It has been noted that the judge overseeing former President Donald Trump’s classified documents case in Florida on Tuesday has denied prosecutors’ request to bar the former president from making public statements that could endanger law enforcement agents participating in the prosecution via AP News.
U.S. District Judge Aileen Cannon stated in her order that prosecutors on special counsel Jack Smith’s team didn’t provide adequate time to defense lawyers to discuss the request before it was filed Friday evening.
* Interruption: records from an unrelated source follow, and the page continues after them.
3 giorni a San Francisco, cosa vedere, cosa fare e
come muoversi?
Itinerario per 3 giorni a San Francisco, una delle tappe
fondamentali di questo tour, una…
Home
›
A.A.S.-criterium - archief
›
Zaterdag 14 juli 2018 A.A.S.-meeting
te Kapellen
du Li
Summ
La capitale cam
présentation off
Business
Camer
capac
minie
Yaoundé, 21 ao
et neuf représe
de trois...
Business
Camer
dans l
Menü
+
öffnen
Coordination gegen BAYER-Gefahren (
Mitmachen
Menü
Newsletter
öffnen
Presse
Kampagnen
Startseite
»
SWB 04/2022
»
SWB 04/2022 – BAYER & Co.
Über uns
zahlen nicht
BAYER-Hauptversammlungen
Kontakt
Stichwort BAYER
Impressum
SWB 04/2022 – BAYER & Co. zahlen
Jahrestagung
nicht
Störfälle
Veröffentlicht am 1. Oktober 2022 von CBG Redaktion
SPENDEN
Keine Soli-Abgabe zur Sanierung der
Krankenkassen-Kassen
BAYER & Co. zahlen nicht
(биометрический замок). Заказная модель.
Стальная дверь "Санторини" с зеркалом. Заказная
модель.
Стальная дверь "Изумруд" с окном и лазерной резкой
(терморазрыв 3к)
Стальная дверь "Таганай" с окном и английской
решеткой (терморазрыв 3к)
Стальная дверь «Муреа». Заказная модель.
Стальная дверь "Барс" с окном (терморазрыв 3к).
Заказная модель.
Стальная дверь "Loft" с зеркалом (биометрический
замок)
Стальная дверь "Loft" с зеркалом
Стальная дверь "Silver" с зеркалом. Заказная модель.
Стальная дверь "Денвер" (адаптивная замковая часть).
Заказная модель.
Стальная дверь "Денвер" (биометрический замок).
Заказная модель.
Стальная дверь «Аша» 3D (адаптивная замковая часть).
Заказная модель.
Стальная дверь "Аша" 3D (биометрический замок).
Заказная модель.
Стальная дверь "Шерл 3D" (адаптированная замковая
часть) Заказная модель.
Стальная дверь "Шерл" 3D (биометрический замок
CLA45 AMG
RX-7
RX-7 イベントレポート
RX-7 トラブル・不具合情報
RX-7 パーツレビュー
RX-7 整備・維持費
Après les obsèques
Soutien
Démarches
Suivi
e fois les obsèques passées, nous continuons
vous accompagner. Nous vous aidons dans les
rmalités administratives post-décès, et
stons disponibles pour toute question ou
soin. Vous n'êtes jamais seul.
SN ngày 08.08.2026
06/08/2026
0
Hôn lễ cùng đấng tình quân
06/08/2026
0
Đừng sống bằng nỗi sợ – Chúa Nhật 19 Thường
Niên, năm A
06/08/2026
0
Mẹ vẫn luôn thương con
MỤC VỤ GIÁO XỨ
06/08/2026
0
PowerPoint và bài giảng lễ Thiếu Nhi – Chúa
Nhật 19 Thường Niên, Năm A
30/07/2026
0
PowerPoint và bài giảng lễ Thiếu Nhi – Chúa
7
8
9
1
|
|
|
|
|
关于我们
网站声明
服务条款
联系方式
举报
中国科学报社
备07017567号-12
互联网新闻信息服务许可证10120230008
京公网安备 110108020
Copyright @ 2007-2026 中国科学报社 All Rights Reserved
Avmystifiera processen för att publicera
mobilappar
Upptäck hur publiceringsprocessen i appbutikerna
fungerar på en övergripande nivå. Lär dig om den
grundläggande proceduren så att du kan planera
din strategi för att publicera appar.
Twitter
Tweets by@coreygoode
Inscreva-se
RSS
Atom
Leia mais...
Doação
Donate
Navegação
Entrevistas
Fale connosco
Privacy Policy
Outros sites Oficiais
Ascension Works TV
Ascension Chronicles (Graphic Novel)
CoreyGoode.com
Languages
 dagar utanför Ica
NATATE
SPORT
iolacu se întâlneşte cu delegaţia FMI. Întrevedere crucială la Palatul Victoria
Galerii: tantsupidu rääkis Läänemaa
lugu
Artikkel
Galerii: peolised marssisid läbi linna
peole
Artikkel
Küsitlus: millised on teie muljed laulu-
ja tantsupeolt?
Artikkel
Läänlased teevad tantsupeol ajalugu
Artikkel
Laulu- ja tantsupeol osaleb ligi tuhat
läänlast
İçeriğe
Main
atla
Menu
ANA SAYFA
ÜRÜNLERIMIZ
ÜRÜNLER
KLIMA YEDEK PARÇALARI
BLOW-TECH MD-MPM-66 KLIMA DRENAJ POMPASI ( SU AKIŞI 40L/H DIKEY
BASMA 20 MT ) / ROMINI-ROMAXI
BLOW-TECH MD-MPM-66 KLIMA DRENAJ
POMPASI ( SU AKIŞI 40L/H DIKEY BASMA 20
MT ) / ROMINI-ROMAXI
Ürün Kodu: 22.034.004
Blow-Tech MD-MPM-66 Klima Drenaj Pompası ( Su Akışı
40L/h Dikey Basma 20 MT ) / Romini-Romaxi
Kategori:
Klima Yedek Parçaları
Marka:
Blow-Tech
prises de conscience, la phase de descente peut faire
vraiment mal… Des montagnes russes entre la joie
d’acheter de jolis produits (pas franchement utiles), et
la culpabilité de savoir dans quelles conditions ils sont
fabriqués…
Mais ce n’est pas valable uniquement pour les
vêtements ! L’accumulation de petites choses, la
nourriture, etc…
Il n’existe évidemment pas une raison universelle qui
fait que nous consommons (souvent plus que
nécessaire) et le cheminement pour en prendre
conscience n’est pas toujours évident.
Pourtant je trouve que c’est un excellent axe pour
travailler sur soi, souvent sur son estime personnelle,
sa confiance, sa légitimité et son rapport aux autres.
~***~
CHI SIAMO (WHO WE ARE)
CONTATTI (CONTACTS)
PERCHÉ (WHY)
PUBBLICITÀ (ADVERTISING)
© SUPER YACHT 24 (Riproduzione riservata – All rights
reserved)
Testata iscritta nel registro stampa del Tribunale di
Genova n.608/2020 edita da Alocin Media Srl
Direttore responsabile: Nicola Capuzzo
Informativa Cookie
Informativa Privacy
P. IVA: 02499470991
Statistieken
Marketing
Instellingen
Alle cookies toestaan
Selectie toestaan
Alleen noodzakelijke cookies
She denied the request without prejudice, meaning prosecutors could file it again.
It has been noted that the request followed a distorted claim by Trump last week that the FBI agents who searched his Mar-a-Lago estate in August 2022 were “authorized to shoot me” and were “locked & loaded ready to take me out & put my family in danger.”
The presumptive Republican presidential nominee referred to the disclosure in a court document that the FBI, during the search in Palm Beach, Florida, followed a standard use-of-force policy that prohibits the use of deadly force except when the officer searching has a reasonable belief that the “subject of such force poses an imminent danger of death or serious physical injury to the officer or to another person.”
Prosecutors have stated said in court papers late Friday that Trump’s statements falsely suggesting that federal agents “were complicit in a plot to assassinate him” expose law enforcement officers. It has come to light that some of whom prosecutors noted will be called as witnesses at his trial — “to the risk of threats, violence, and harassment.”
Defense attorneys in a court filing late Monday called prosecutors’ proposed restriction on Trump’s speech “unconstitutional” and noted that the names of law enforcement officers in the case are subject to a protective order preventing their public release.